GTECI’s 8(a) application has a lengthy history. GTECI first applied to the 8(a) program in May 2017 and was denied in May 2018 for failing to establish economic disadvantage and potential for success – both key requirements for program admission. GTECI requested reconsideration of this decision and actually filed a lawsuit in federal district court concerning SBA’s final agency decision in November 2018 following a request for reconsideration from GTECI. While SBA rescinded its decline decision and reopened GTECI’s application, SBA’s focus was on GTECI’s status as a recognized Indian tribe.

As relevant background, there are special rules for entities owned by Indian tribes (and Alaska Native Corporations, Native Hawaiian Organizations, and Community Development Corporations) for applying to and remaining in the 8(a) program.[2] Among other program requirements, all applicants must be deemed economically disadvantaged and establish the potential to succeed in the program. The standards for establishing economic disadvantage and potential for success for tribally-owned entities differ from the standards applicable to individual-owned companies.

However, before you can establish economic disadvantage and potential for success as a tribally-owned applicant, you must first establish that you qualify as a company owned and controlled by an Indian tribe (or a wholly owned entity of a tribe). The key factor in GTECI’s application and ultimate denial as affirmed on appeal was that SBA could not determine that GTECI was owned and controlled by a recognized tribe.

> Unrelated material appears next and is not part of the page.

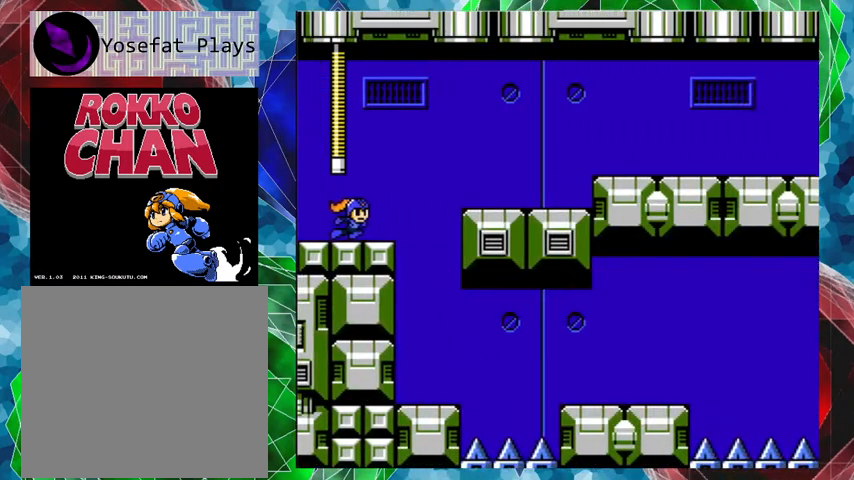
{"buttons": [], "left_stick": "center", "right_stick": "center", "events": []}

SBA’s regulations define an Indian tribe as “any Indian tribe, band, nation, or other organized group or community of Indians, including any ANC, which is recognized as eligible for the special programs and services provided by the United States to Indians because of their status as Indians, or is recognized as such by the State in which the tribe, band, nation, group, or community resides.”[3] In so many words, the Tribe must be either federally or state recognized.

In GTECI’s case, GTECI claimed that it was owned and controlled by the Georgia Tribe of Eastern Cherokee, Inc., a corporation wholly owned by the Georgia Tribe of Eastern Cherokee, a tribe recognized by the State of Georgia. As the applicant, GTECI carried the burden of establishing such status.

During its processing of the application, SBA obtained a letter from the Georgia Council on American Indian Concerns finding that the Georgia Tribe of Eastern Cherokee was not a tribe as contemplated by the requirements under Georgia statute, but rather that it was a non-profit Indian heritage organization engaging in the recruitment of Indians in the State of Georgia who are of Cherokee heritage. SBA also obtained a proposed findings letter from the Office of Federal Acknowledgement, finding that the Georgia Tribe of Eastern Cherokee did not meet three of the seven requirements for federal acknowledgement as a tribe. In response, GTECI provided financial statements and a merger agreement. SBA again denied the application, finding that GTECI failed to establish that it was owned and controlled by a state-recognized Indian tribe.

On appeal, OHA found no basis to conclude that SBA’s determination that the Georgia Tribe of Eastern Cherokee was not an Indian tribe was arbitrary, capricious, or contrary to law. OHA explained that SBA’s reliance on the letters from the Georgia Council on American Indian Concerns and the Office of Federal Acknowledgement was reasonable and that GTECI did not demonstrate that its owner was the same tribal entity recognized by the State of Georgia. In fact, a number of individuals claimed to be associated with the Georgia Tribe of Eastern Cherokee. There was insufficient documentation presented for SBA to find that GTECI met the ownership requirements to be eligible as a tribally-owned applicant. Accordingly, OHA affirmed SBA’s denial of GTECI’s application.

This decision highlights the importance of demonstrating eligibility for the 8(a) program by a preponderance of the evidence. The onus is on the applicant to produce sufficient documentation and evidence, and SBA has the sole discretion to request clarification on information presented or learned as part of the application.

If you have questions about eligibility or applications for the 8(a) program, please contact Meghan Leemon, the author of this blog, or a member of PilieroMazza’s Native American Law & Tribal Advocacy Team or Government Contracts Group.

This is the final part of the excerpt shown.